I would say that the last 4 virtues you mention are _absolute_ virtues,
while the former is a business decision. I completely agree that we should
strive to do better -- but our time is limited, and focusing on one thing
comes at the expense of others. I would much rather (and my boss would much
rather me) learn a new rendering technique, rather than study the ANSI C
standard. I would much rather write a unit test than make my code ANSI
compliant.
The expediency you seem to be condoning is responsible for many
of the ills in software development. I understand that you're
willing to make tradeoffs in favor of expediency at the expense
of other virtues, but what always puzzles me is why you and so
many posters before you keep coming in here and insisting that
the rest of us are wrong for making, or advocating, a different
set of tradeoffs.

I'm not saying you're wrong, but rather I'm objecting to the extremely
narrow focus demonstrated in this newsgroup. The posts come at the expense
of the larger question -- in recent threads the larger questions being
answering an interview question (so as to demonstrate knowledge), and also
helping a newbie learn C. Many people have already stated that newbies are
welcomed here. In that case, it would be prudent to address them in a
manner that they can understand, rather than turning them off to the C
language with nitpicking. I would also contend that learning strict ANSI C
is not the first step for a beginning C programmer. There is enough
challenge in getting a working program together.
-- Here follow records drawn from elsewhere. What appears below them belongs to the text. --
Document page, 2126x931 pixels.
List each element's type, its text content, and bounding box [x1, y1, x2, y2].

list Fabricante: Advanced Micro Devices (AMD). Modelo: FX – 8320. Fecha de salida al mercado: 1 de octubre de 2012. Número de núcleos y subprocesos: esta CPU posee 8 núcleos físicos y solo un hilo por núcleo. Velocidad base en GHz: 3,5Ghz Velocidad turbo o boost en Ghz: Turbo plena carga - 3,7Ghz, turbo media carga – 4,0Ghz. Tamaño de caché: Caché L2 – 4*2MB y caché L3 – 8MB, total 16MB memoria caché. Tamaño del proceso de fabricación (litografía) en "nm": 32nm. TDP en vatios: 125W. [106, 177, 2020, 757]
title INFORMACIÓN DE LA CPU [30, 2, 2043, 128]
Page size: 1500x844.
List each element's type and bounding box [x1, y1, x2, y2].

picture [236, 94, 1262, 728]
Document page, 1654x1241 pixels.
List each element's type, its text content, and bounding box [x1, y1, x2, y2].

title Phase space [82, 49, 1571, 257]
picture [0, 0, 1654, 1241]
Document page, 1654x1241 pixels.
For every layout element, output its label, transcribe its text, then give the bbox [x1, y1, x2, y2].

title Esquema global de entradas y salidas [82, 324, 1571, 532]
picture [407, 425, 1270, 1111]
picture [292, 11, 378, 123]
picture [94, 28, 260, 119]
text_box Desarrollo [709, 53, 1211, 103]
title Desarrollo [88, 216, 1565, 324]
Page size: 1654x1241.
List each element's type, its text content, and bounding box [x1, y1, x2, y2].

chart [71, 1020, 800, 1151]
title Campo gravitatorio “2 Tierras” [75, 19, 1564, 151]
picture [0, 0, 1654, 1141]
Software engineering is still a pretty flimsy discipline.
For the most part, we're all slogging along through the mud,
often waist deep, often falling on our faces in it. Yet when one
of the sloggers dares to suggest that we invent paved roads, and
wheeled vehicles to move swiftly and easily on them, someone else
derides this vision as an ivory-tower fantasy, ungrounded in the
real world. 'Tis sad.

Completely agree. However, I would say that the line-by-line deficiencies
in code (e.g. non-ANSI code) are completely and utterly overshadowed by the
lack of design knowledge by the average programmer. Attack the worst of the
ills first. And the one that has the most effect on maintainability and
understandability of code is the fact that your average codebase is filled
with faulty abstractions, or, sadly, none at all.